Inducted 2024
founder, Bridge Michigan/The Center for Michigan
John Bebow has had ink in his blood since childhood. From delivering the Lansing State Journal on his Mason newspaper route as a seventh grader, to starring as an investigative reporter at both The Detroit News and Detroit Free Press, to helping start M-Live, to his crowning achievement, founding Bridge Michigan and growing the nonprofit news industry into a viable and vital news source, John has played an instrumental role in Michigan journalism.
John grew up in Ingham County and graduated from Western Michigan University. He worked at the Lansing State Journal, Traverse City Record- Eagle and Ann Arbor News before accepting a reporting position at The Detroit News. There, he covered the mob, corruption in casino development and trouble in the city water department. He deployed to Iraq to report on Operation Desert Storm for the News in 2003, and was injured in a military truck crash. John helped manage M-Live in its infancy and, after a stint at the Chicago Tribune, he returned to his home state, where, for the Detroit Free Press, he helped investigate how students were being taken advantage of by Baker College.

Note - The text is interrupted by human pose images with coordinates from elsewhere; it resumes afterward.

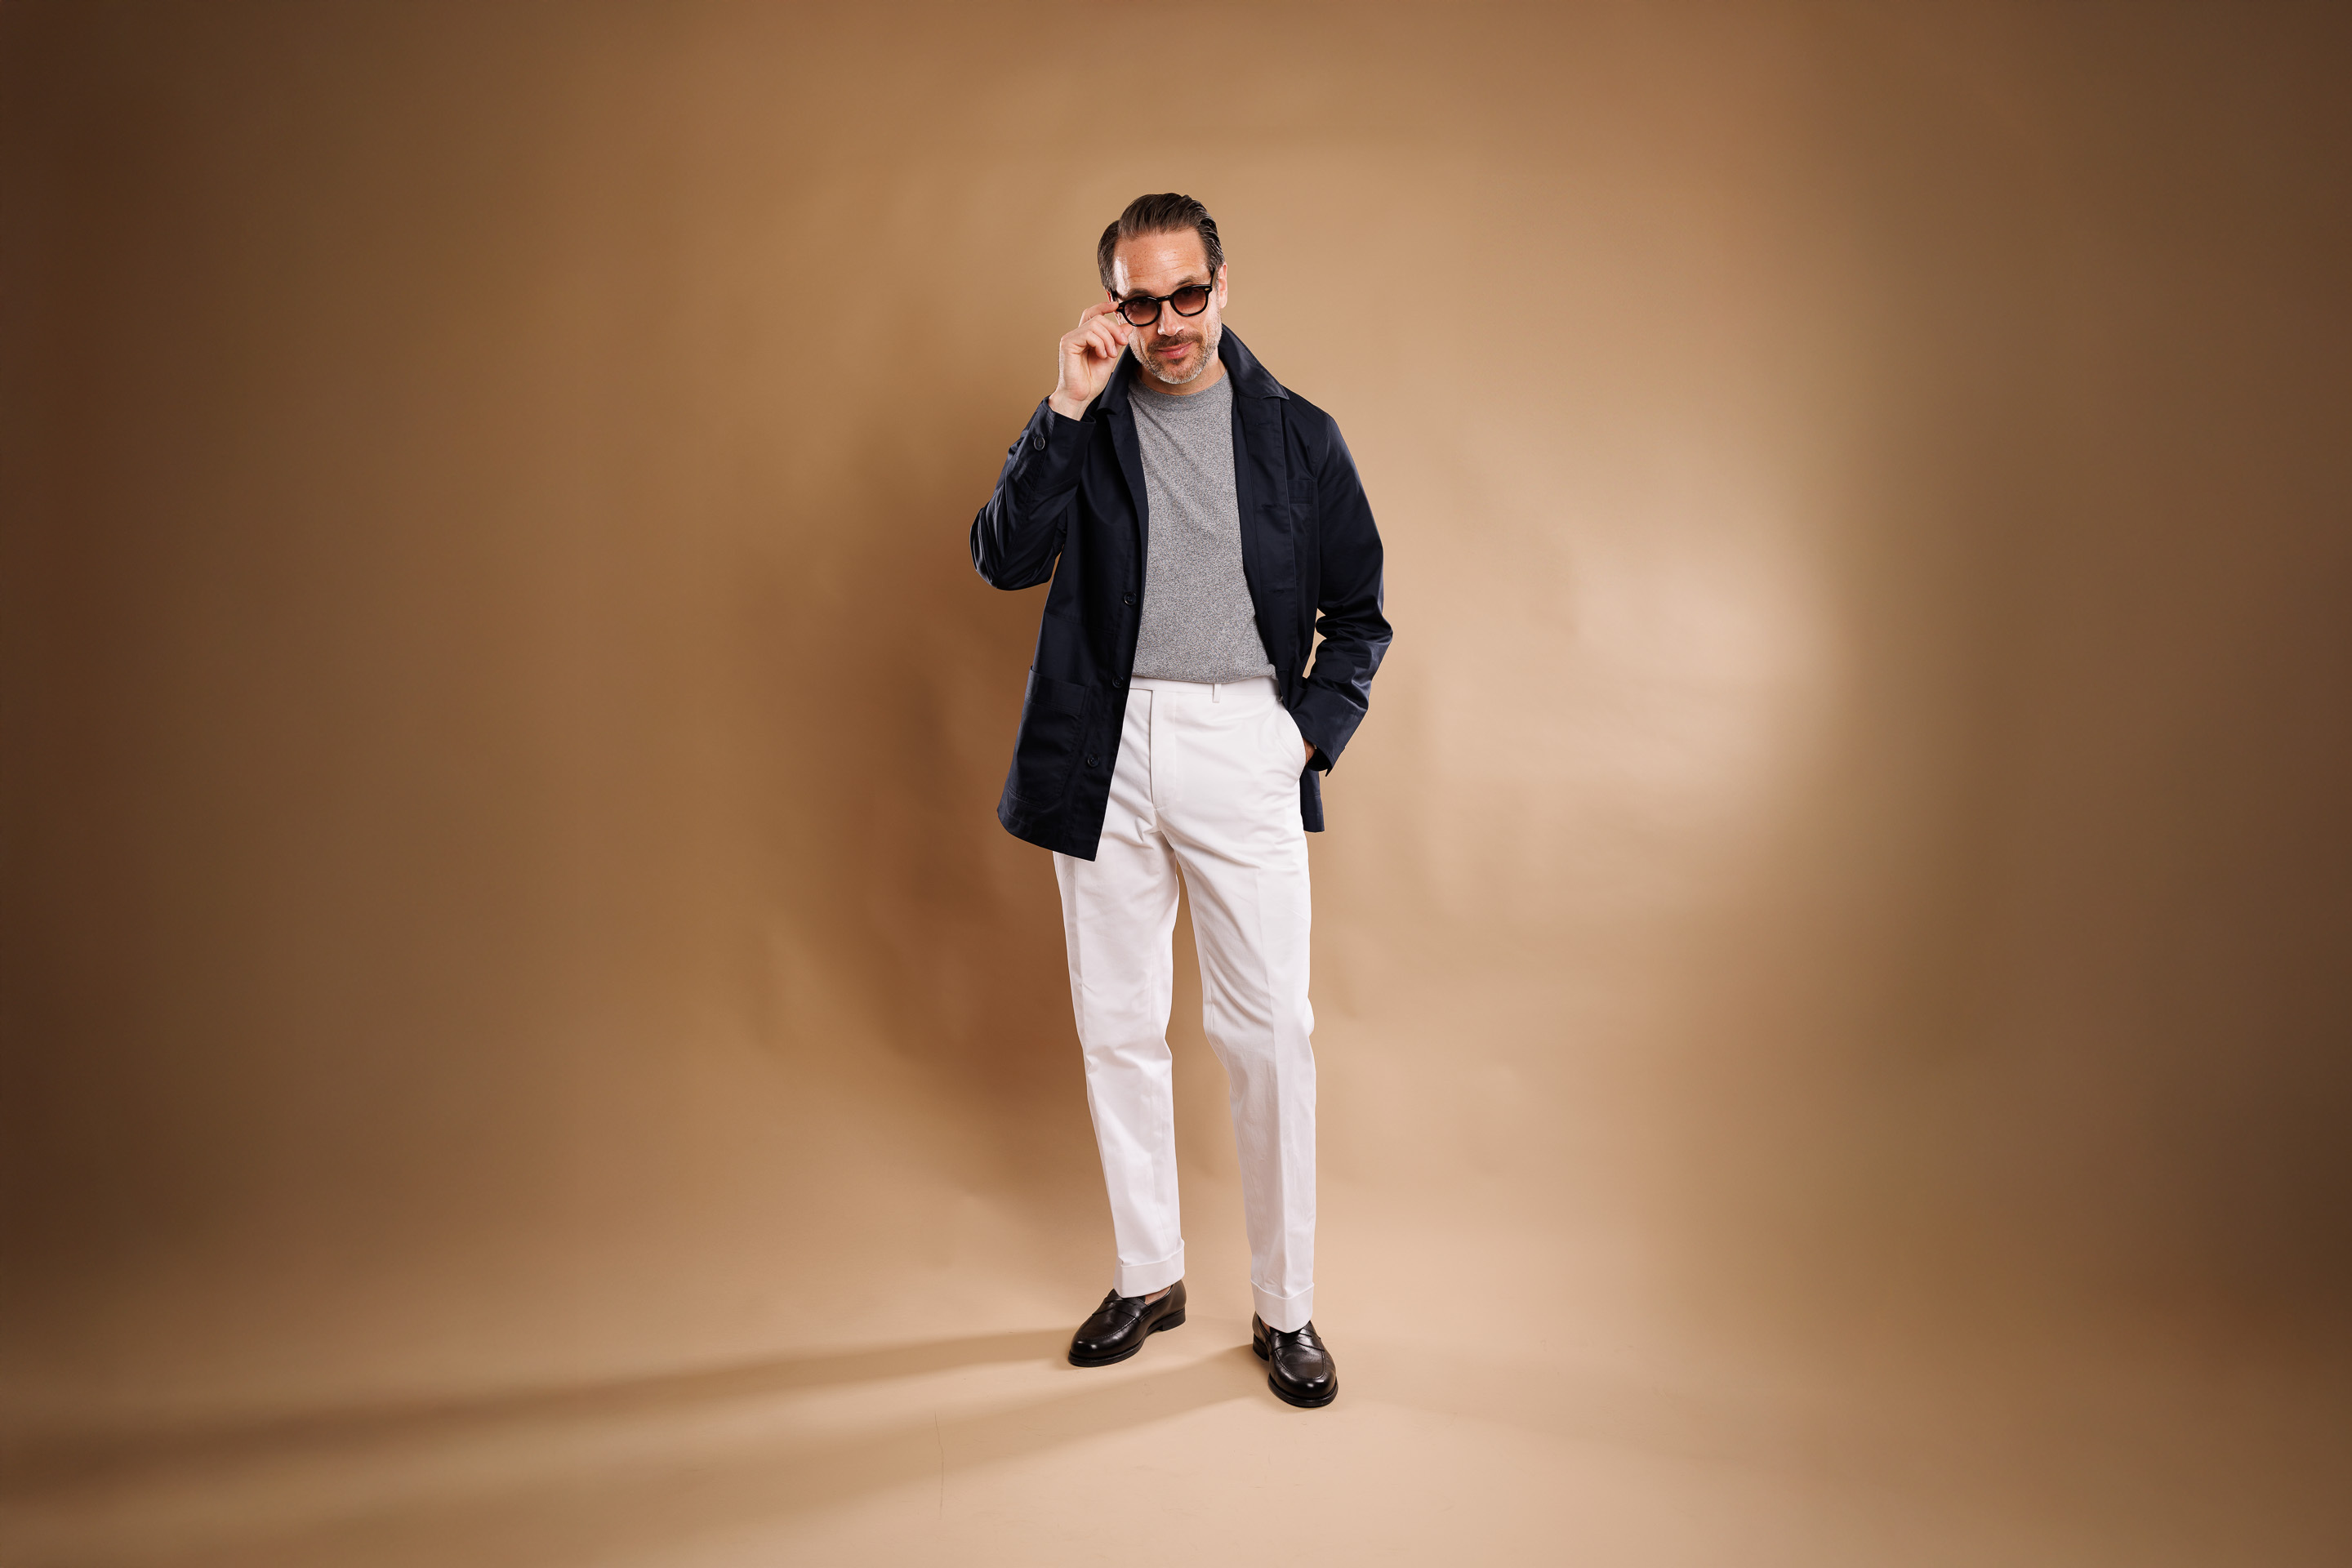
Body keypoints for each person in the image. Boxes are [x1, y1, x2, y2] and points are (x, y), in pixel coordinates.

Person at [969, 193, 1390, 1409]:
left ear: (1222, 285)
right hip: (1101, 745)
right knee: (1117, 1027)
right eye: (1141, 303)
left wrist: (1302, 738)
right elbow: (1003, 557)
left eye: (1188, 295)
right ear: (1112, 305)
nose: (1169, 325)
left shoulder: (1299, 436)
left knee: (1272, 1038)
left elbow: (1359, 616)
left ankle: (1286, 1306)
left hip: (1242, 739)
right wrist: (1064, 404)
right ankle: (1148, 1275)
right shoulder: (1089, 420)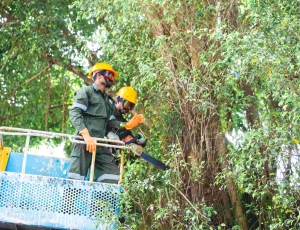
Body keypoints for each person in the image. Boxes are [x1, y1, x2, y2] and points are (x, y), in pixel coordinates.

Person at [67, 62, 122, 183]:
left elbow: (111, 124)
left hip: (99, 144)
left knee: (112, 176)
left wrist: (113, 135)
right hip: (84, 143)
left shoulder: (108, 101)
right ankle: (67, 202)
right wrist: (86, 137)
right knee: (75, 181)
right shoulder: (86, 92)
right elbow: (75, 113)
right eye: (108, 74)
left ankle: (101, 202)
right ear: (98, 75)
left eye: (112, 76)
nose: (111, 78)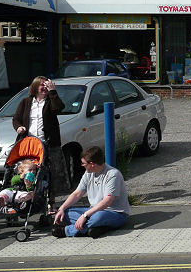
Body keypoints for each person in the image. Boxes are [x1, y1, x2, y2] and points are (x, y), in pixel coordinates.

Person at [12, 76, 70, 213]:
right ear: (35, 87)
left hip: (48, 143)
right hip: (29, 144)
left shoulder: (51, 101)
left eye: (46, 85)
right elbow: (16, 119)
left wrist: (53, 92)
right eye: (41, 85)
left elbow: (58, 109)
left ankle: (52, 202)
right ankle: (27, 198)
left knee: (51, 173)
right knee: (29, 172)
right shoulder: (26, 102)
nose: (44, 88)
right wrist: (19, 127)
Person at [52, 146, 129, 238]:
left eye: (83, 163)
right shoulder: (88, 173)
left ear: (92, 164)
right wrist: (61, 209)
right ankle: (97, 228)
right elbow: (77, 193)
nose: (82, 165)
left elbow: (107, 201)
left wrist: (85, 216)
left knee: (98, 217)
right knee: (65, 214)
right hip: (93, 211)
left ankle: (68, 231)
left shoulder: (113, 174)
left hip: (115, 213)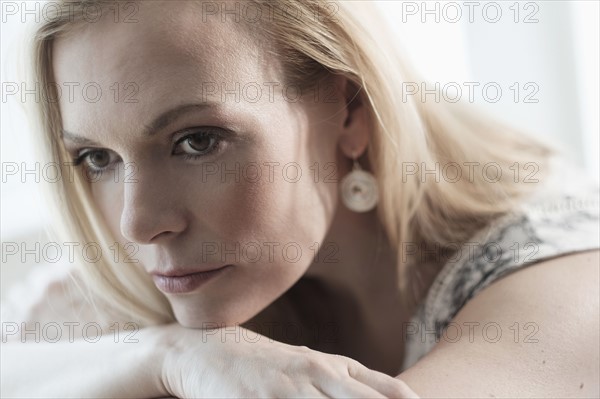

In 2006, John took the most impactful risk of his professional life, launching the nonprofit “think and do” tank The Center for Michigan, where as CEO he was the driving force behind the 2011 creation of what is now the nonprofit, nonpartisan publication Bridge Michigan. Under his steady leadership, Bridge won hundreds of state and national awards (including multiple newspaper and news media outlet of the year awards from the Michigan Press Association), more than quadrupled its budget and grew a staff to more than two dozen. Perhaps most lasting in his legacy, he showed a new generation of entrepreneurial journalists how to survive and thrive in a rapidly changing news environment.
In 2023, John stepped back from his leadership duties at The Center for Michigan and Bridge Michigan. But even as John spends less time in the newsroom and more time knee-deep in the Au Sable, his imprint on Michigan journalism will continue for years to come.